Is the size of the mortgage you need too high, given the property’s appraised value? If similar houses in the neighborhood have sold at prices comparable to yours, maybe the appraiser undervalued the property. Suggest that the lender re-examine the appraisal. You also have the right to receive a copy of the appraisal if you have paid for it.
Is the lender doubtful–because of your level of debt or credit history–about your ability to make the monthly payment? Ask how your debt ratios compare to the lender’s standards. If there were special circumstances surrounding old credit problems, ask for a chance to explain.
Understanding Your Rights to Fair Lending
Federal law protects every homebuyer looking for a mortgage loan against discrimination on the basis of race, color, national origin, religion, sex, marital status, age, receipt of public assistance funds, familial status (having children under the age of 18), handicap, or exercising your rights under other consumer credit protection laws. Lenders may not take any of these factors into account in their dealings with you.
For instance, lenders may not discourage you because of your race or national origin from applying for a mortgage loan. Whatever your color, they must offer you the same credit terms as other applicants with similar loan requests. They may not treat your application differently because of your sex or marital status or familial status. In short, they are barred from taking into account any of the factors listed here in their dealings with applicants or with potential applicants. They should:
- Willingly give you an application and other information you need on how to apply for a loan
- Willingly discuss with you the various mortgage loans they offer and give you an idea whether you can qualify for them
- Diligently act to make a decision–without undue delay–once you provide all the information asked for (including, for example, written evidence of how much you make or how much you have in savings), and once they receive other paperwork required for processing the application (such as a property appraisal)

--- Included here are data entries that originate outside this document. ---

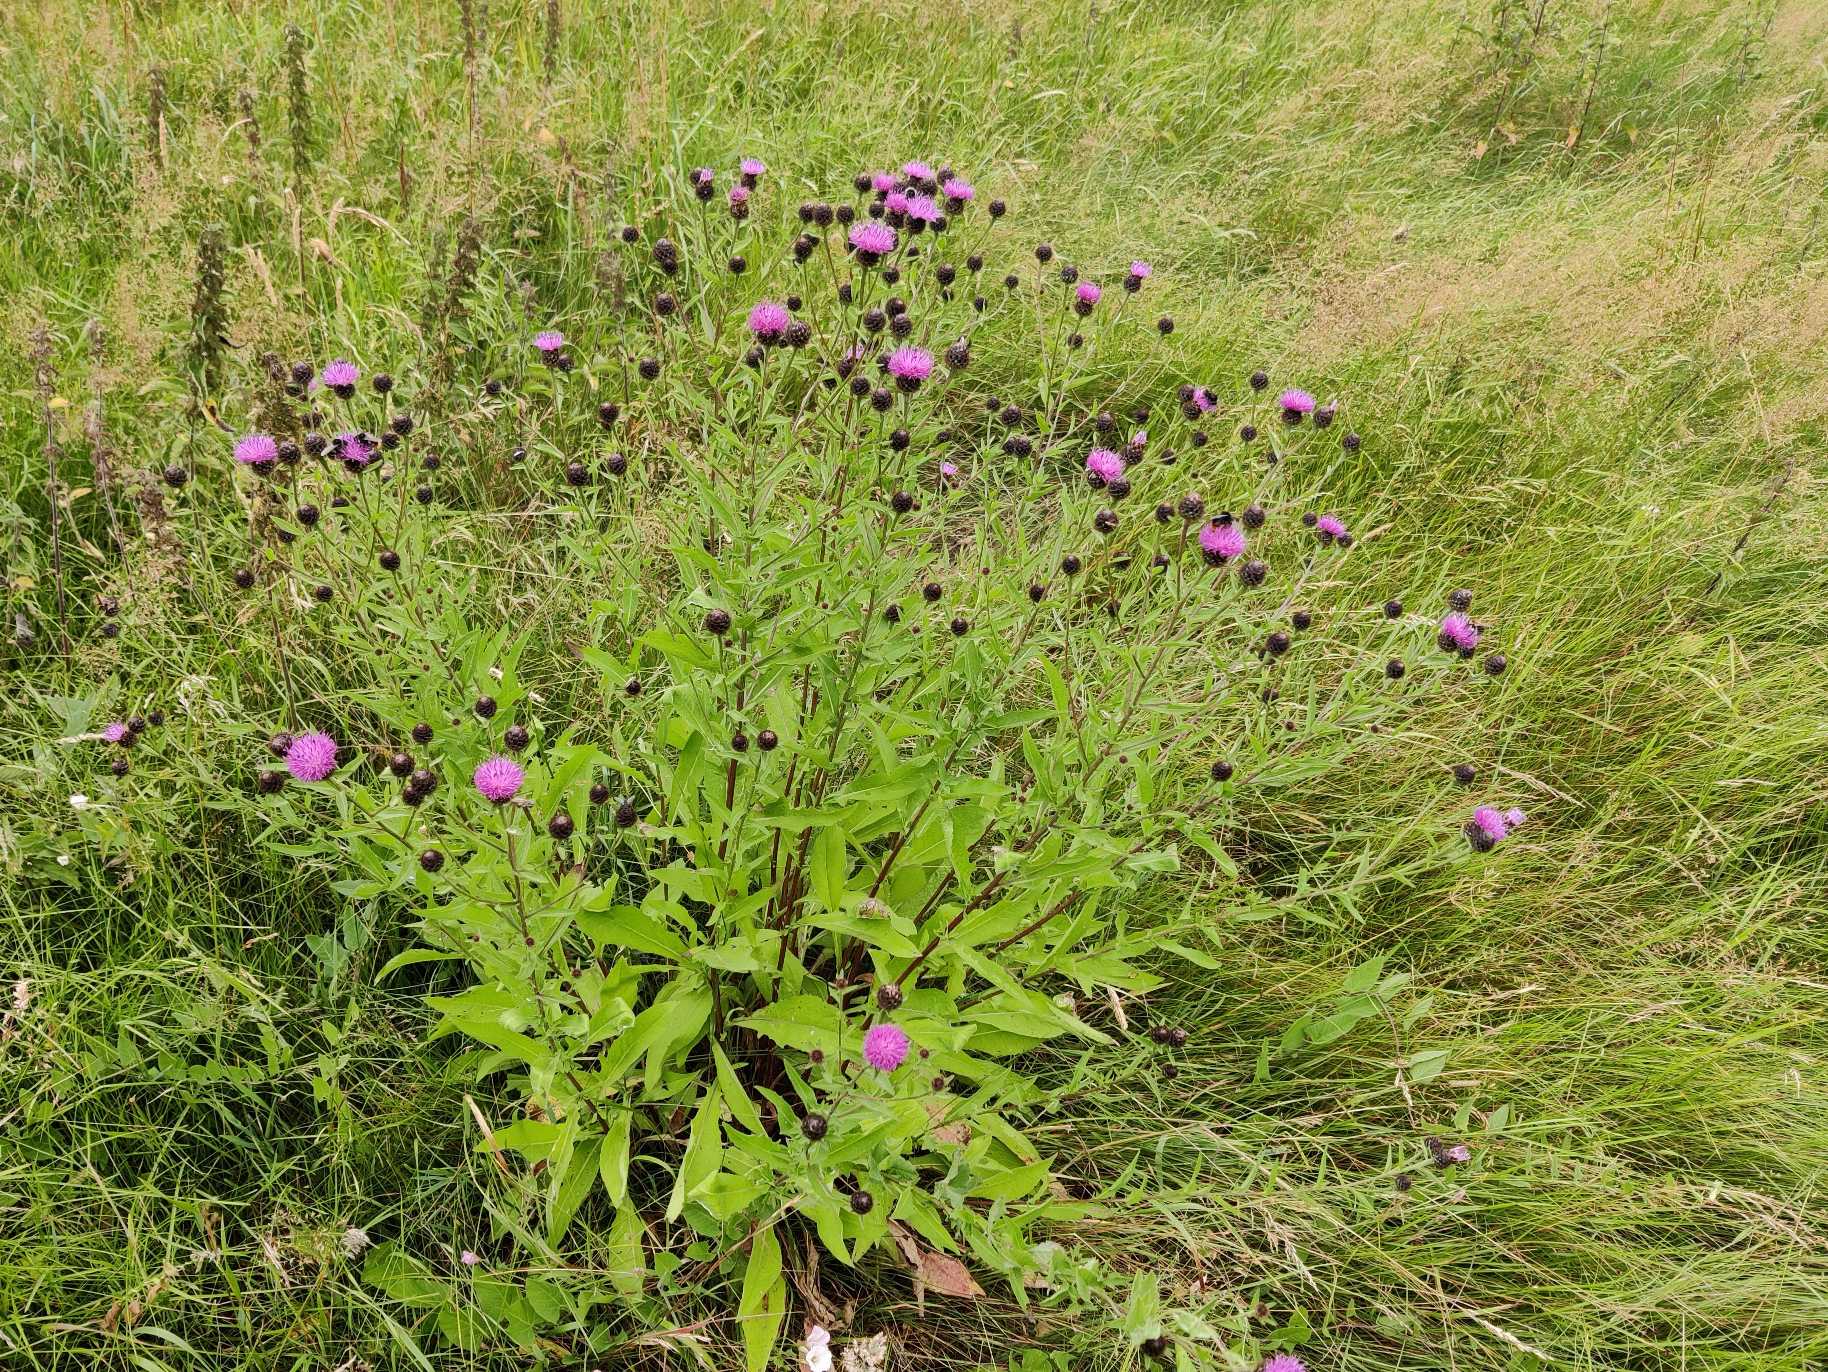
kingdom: Plantae
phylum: Tracheophyta
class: Magnoliopsida
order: Asterales
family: Asteraceae
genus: Centaurea
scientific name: Centaurea nigra
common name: Sorthoved-knopurt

- Not be influenced by the racial or ethnic composition of the neighborhood where the home you want to buy is located.
If you apply for a mortgage and are turned down, remember that not all institutions have the same lending standards. Shop around for another lender. But if the way you were treated suggests the possibility of unlawful discrimination, you might talk to:
Private fair housing groups
Often these groups can walk you through the mortgage process. They can also help you understand whether your experience suggests that the lender is discriminating unlawfully, and can help you decide whether to file a complaint.
Human rights agencies
These are government agencies set up by a city, county, or state government to deal with discrimination.

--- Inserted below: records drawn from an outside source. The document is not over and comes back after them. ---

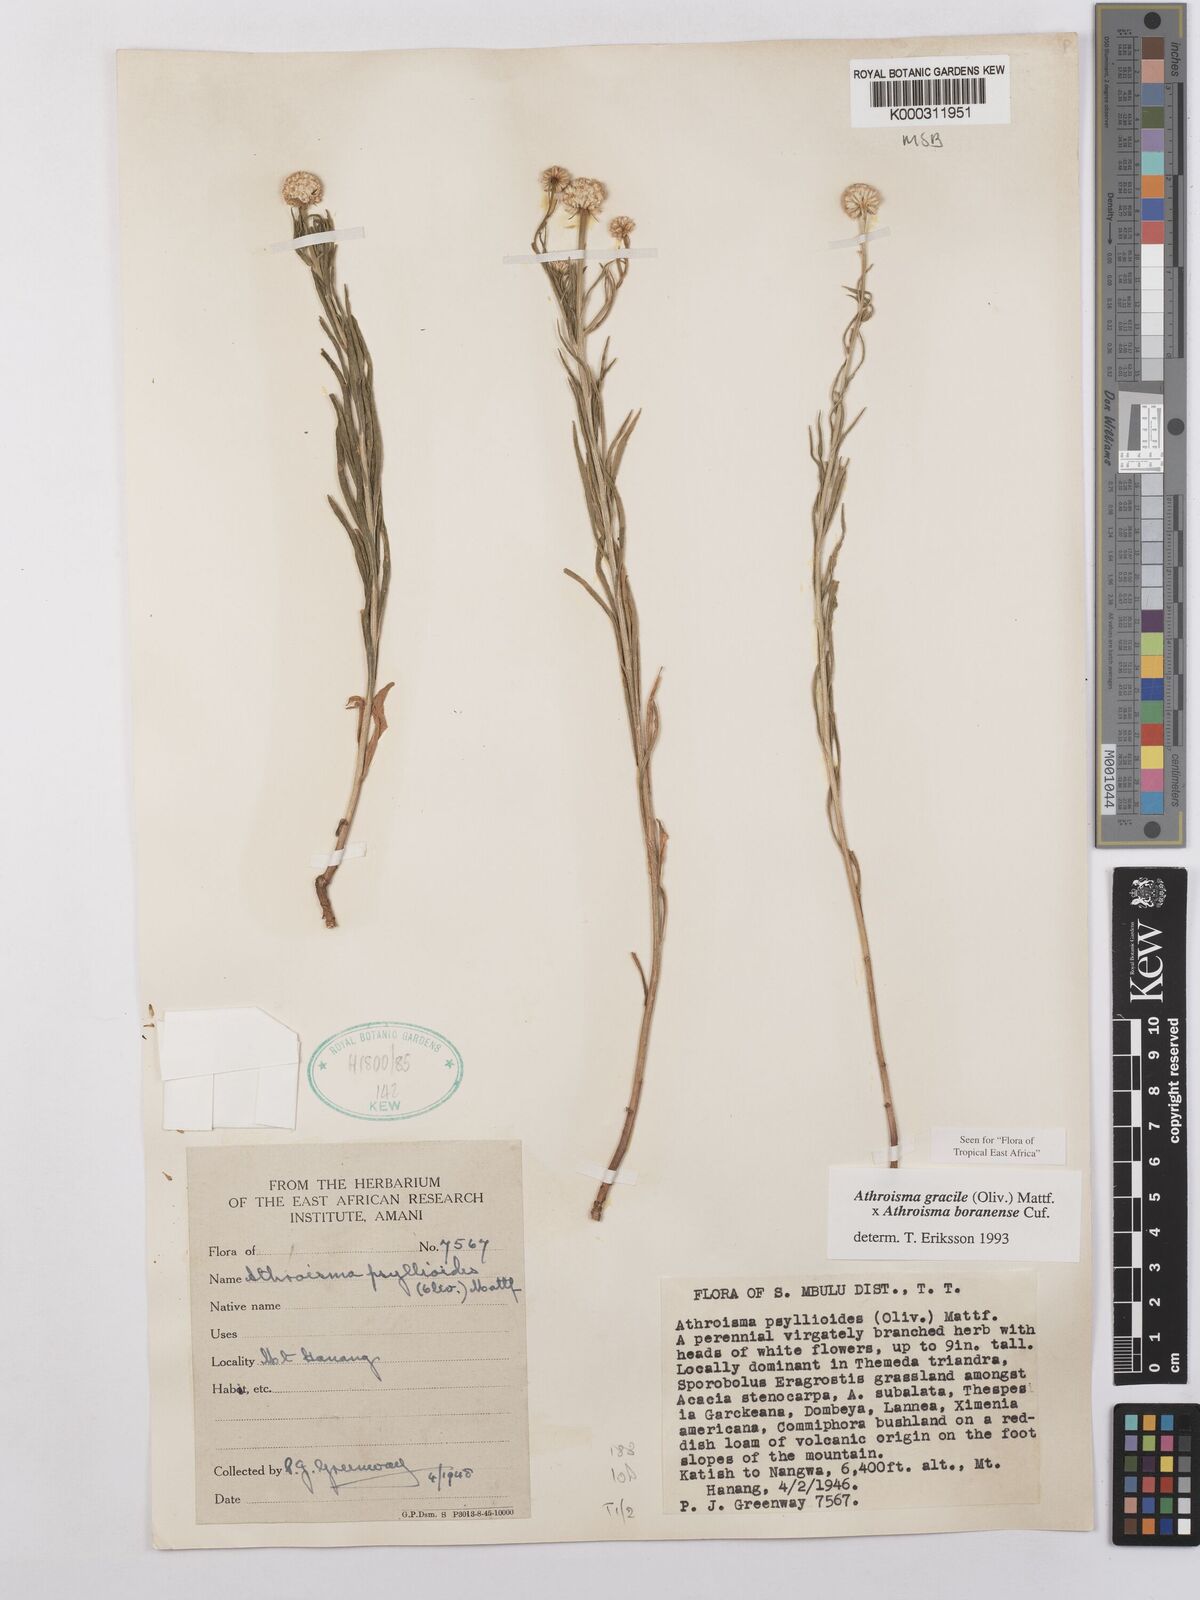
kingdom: Plantae
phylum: Tracheophyta
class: Magnoliopsida
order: Asterales
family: Asteraceae
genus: Athroisma
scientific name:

They can advise you whether the treatment you received gives you legal grounds for bringing a lawsuit against the lender. They can tell you about monetary damages and other types of relief available to individuals who can prove that illegal discrimination occurred.
Federal or state enforcement agencies
They can check the activities of mortgage lenders to make sure they complied with the laws against lending discrimination. When you write, include your name and address; name and address of the lending institution you are complaining about; address of the house involved; and a short description and the date of the alleged violation.
The Fair Housing Act prohibits discrimination in housing sales or loans on the basis of race, religion, color, national origin, sex, familial status (having children under the age of 18), or handicap.
The Equal Credit Opportunity Act prohibits discrimination in any aspect of a credit transaction on the basis of race, religion, age, color, national origin, receipt of public assistance funds, sex, marital status, or the exercise of any right under the Consumer Credit Protection Act.